Bill's Transcripts

Interview with Alexandra Kirk


ABC AM PROGRAM
24 JANUARY 2011


As the Federal Government assesses the flood damages bill and the size of an urgent one-off flood levy, it's also facing the possibility of the nation's big supermarkets importing more fruit and vegetables to keep prices down. The Government has already warned consumers that family budgets will come under pressure because of the rising food prices, but the Assistant Treasurer, Bill Shorten, has told Alexandra Kirk he hopes that supermarkets buy as much produce as possible from Australian growers.

Bill Shorten:

We import fruit and vegetables now, though I would have thought that there is scope for fruit and vegetable growers in areas of Australia, not affect by the floods, to fill supply gaps in Queensland and Victoria. In addition, I know that sometimes the large chains have very high appearance standards of fruit and vegetables, in they don't like the fruit and vegetables being submitted which might appear to be blemished or a little bit weather damaged.

You know if it's a trade off between paying moreand having a look at the blemished fruit there will be a proportion of Australians who are cost conscious and have been for a period of time to not necessarily have the highest blemish free fruit and vegetables but would look at the price of it. I don't think we need to micromanage the issue here.

What I do know is that we have got capacity, it will temporarily spike up, cyclone Larry the price in 2006, banana prices went up $15/kg but then fell some months back down to $2/kg.

Alexandra Kirk:

So you would discourage or encourage supermarkets to import more?

Bill Shorten:

Oh, you'd always rather find the domestic solution, but at the end of the day how a supermarket runs its business is up to a supermarket. What I would say is that I'm sure there is plenty of fruit and vege available in Australia.
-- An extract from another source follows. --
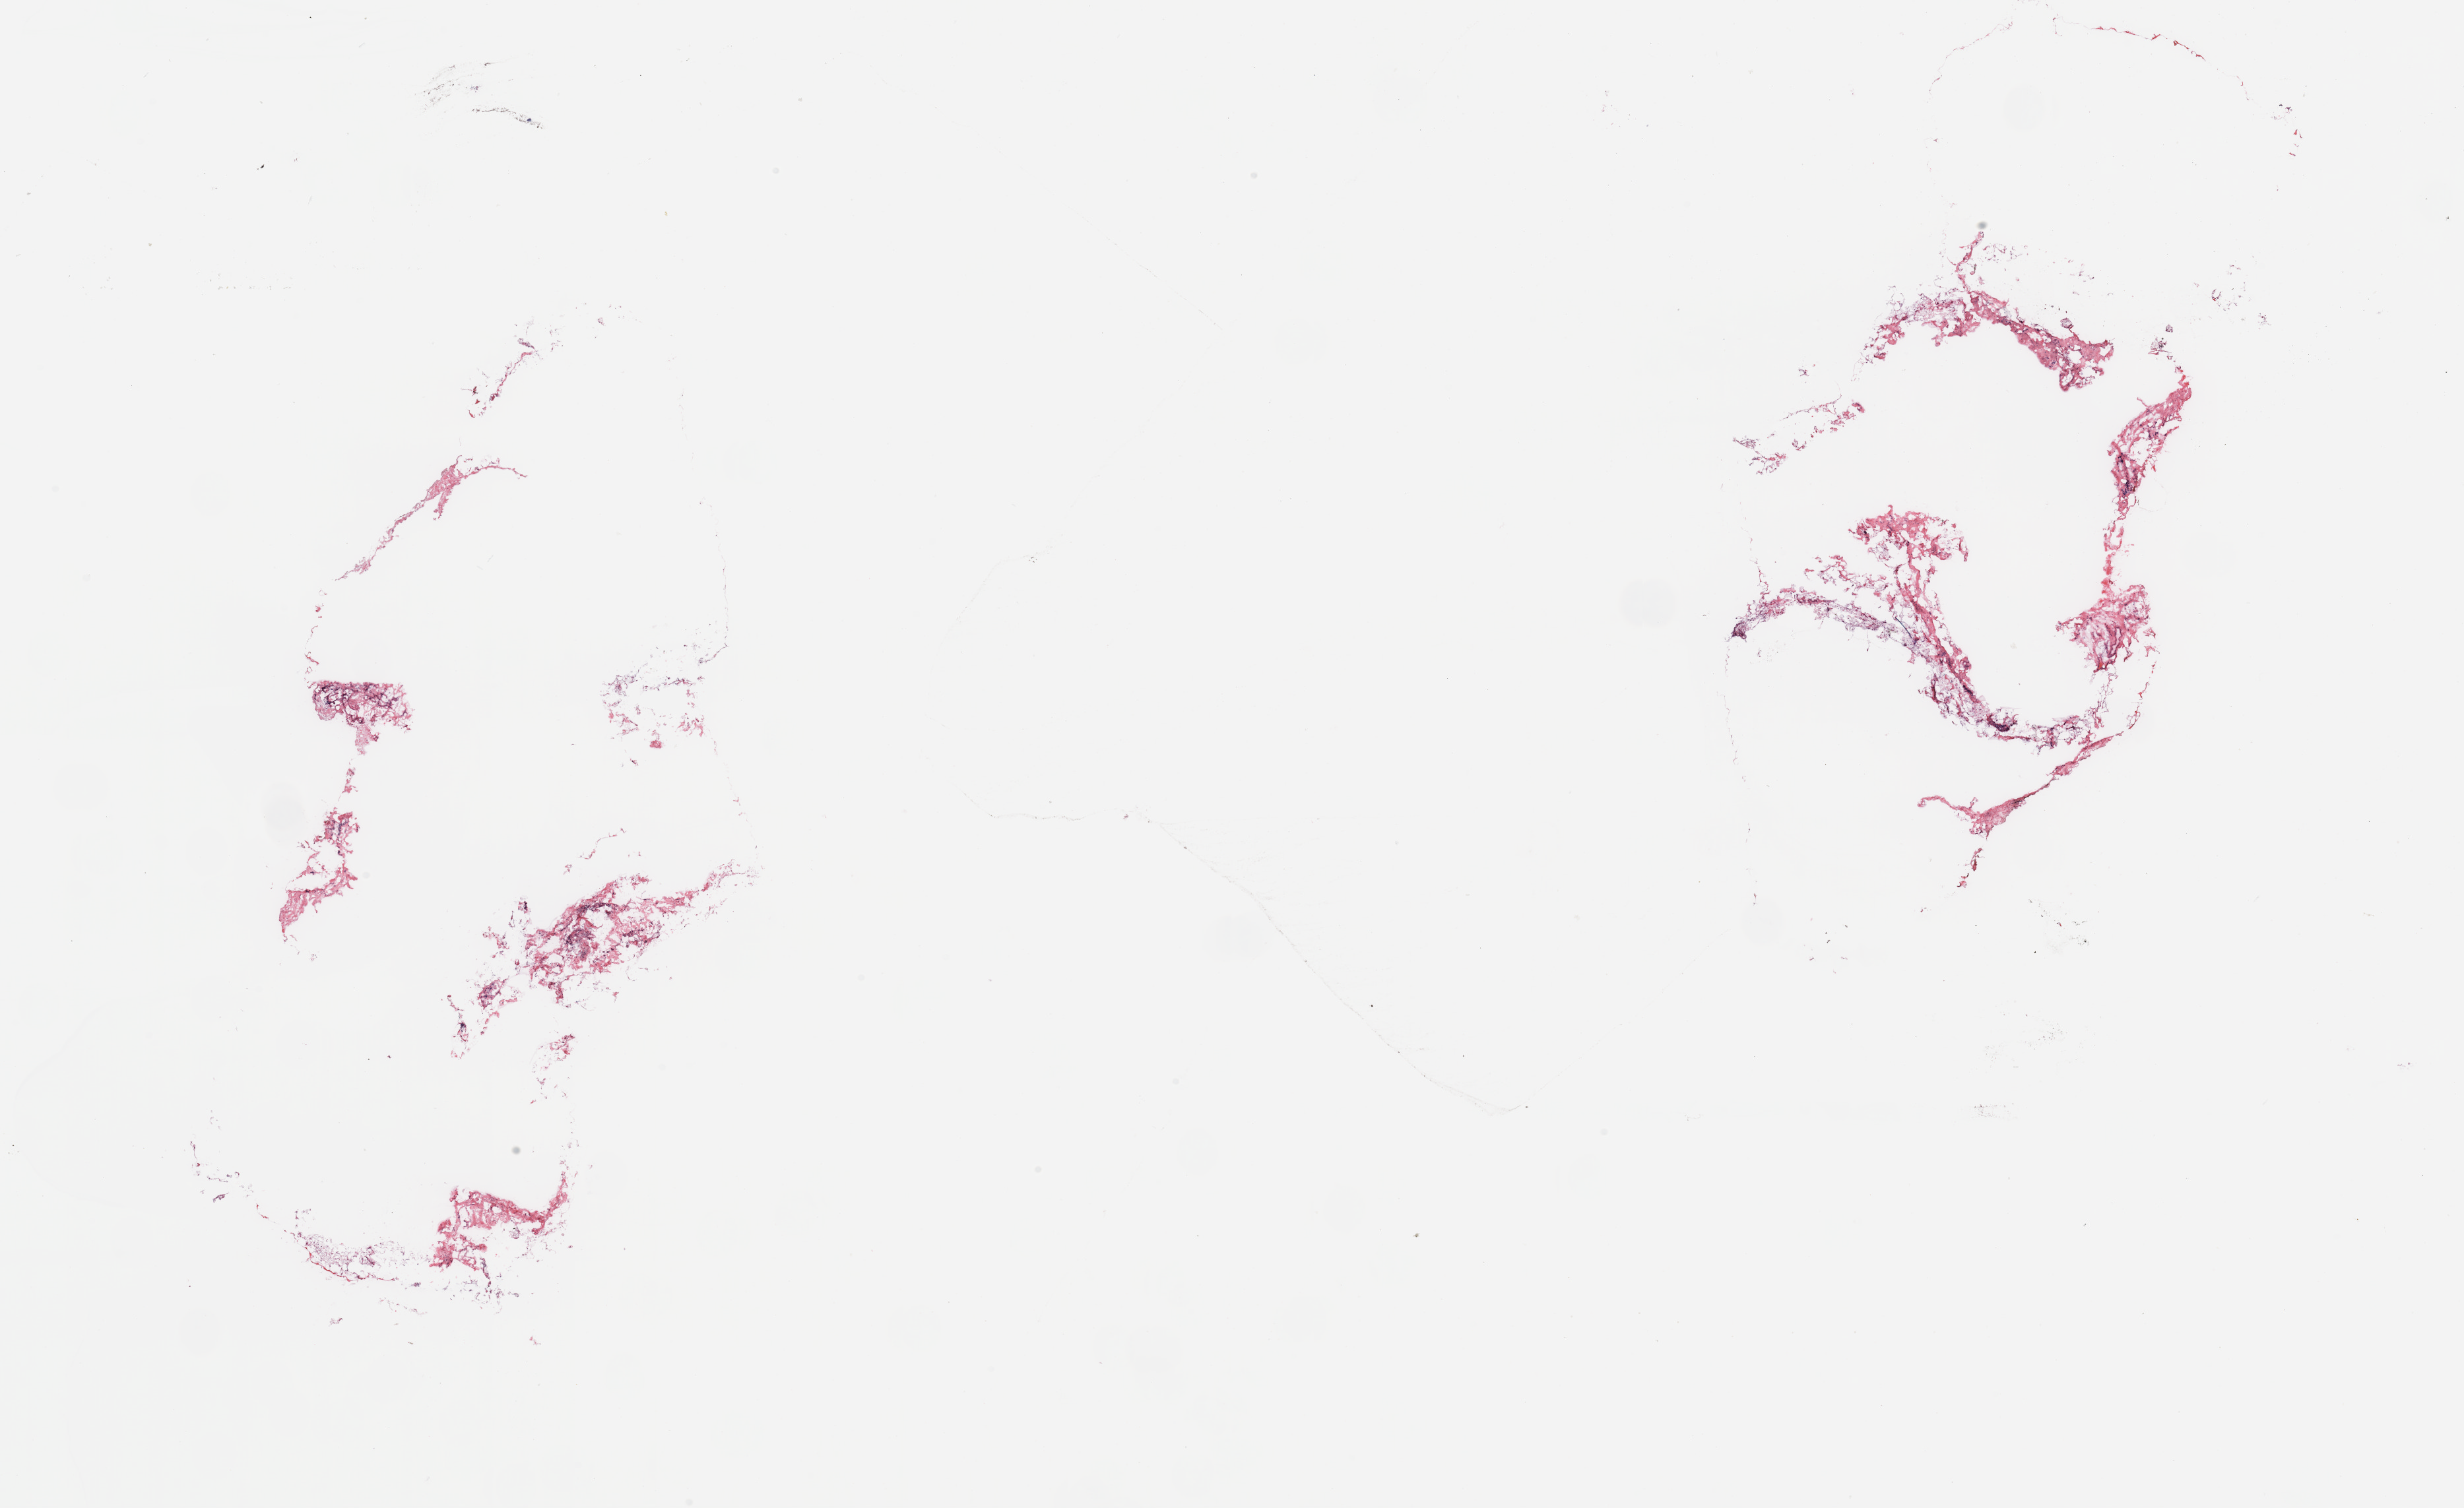
Whole-slide histology image, Hematoxylin and eosin (H&E) stained, a low-resolution overview of the entire scanned area, about 29.5 x 18.1 mm (from a 20x scan); breast, tumour tissue. 50-year-old female patient.
Diagnosis: Infiltrating duct carcinoma, NOS.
I also think that there are plenty of smart options, which by the way I think fruit and vegetable wholesalers and supermarketswill work through looking at sourcing domestically. But a portion of our food comes from overseas anyway, I think this will be a temporary issue and I'm confident that local farmers and growers can try and meet many of the gaps.

Alexandra Kirk:

Most of the gaps?

Bill Shorten:

If you're asking me about trying to quantify things which I don't think are fully known yet...

Alexandra Kirk:

The Treasurer, Wayne Swan is chairing a meeting of the private sector task force set up by the Government to advise on post flood reconstruction, you'll attend that meeting today as well. There's significant resistance to a flood levy from business leaders, do you think you can convince them to support a flood levy?

Bill Shorten:

The function of this meeting is to see how we can engage the private sector in the reconstruction and recovery of flood affected areas. The function of this meeting is to look at where the ideas of business, in terms of where capacity constraints, will be and how we encourage the private sector to help fund reconstruction and recovery, which is clearly in their interests.

The issue of the levy goes towards how does Australia pay for the rebuilding of literally billions of dollars in public assets, roads, rails and bridges? That exercise of how we fund the public rebuilding of damaged infrastructure and parts of Australia which have been hard hit by the biggest floods on record of any parts of Australia. I'm confident the government will look at a range of options, which include a levy, but also and importantly will look at how do we make tough decisions about redirecting existing government money allocated to existing projects, which were decisions made before we had this terrible natural disaster.

Alexandra Kirk:

Is the best way to raise the levy higher, adding it on the existing Medicare levy?

Bill Shorten:

Oh I wouldn't want to get ahead of myself by trying to pre-empt the Government decision on whether or not there will be a levy and how that will be formed.

Alexandra Kirk:

When will you know the size of the damage bill and whether Australians will have to pay a flood levy?

Bill Shorten:

We've been surveying some of the roads in rural and regional Queensland, that's going to take weeks to be done. I've got no doubt that sooner rather than later and I'm sorry I can't be more precise, but the matter of timing is appropriately up to the PM and Treasurer to Government policy. Sooner rather than later, I have no doubt the government will spell out its approach in terms of the principles by which it's going to fund reconstruction and recovery.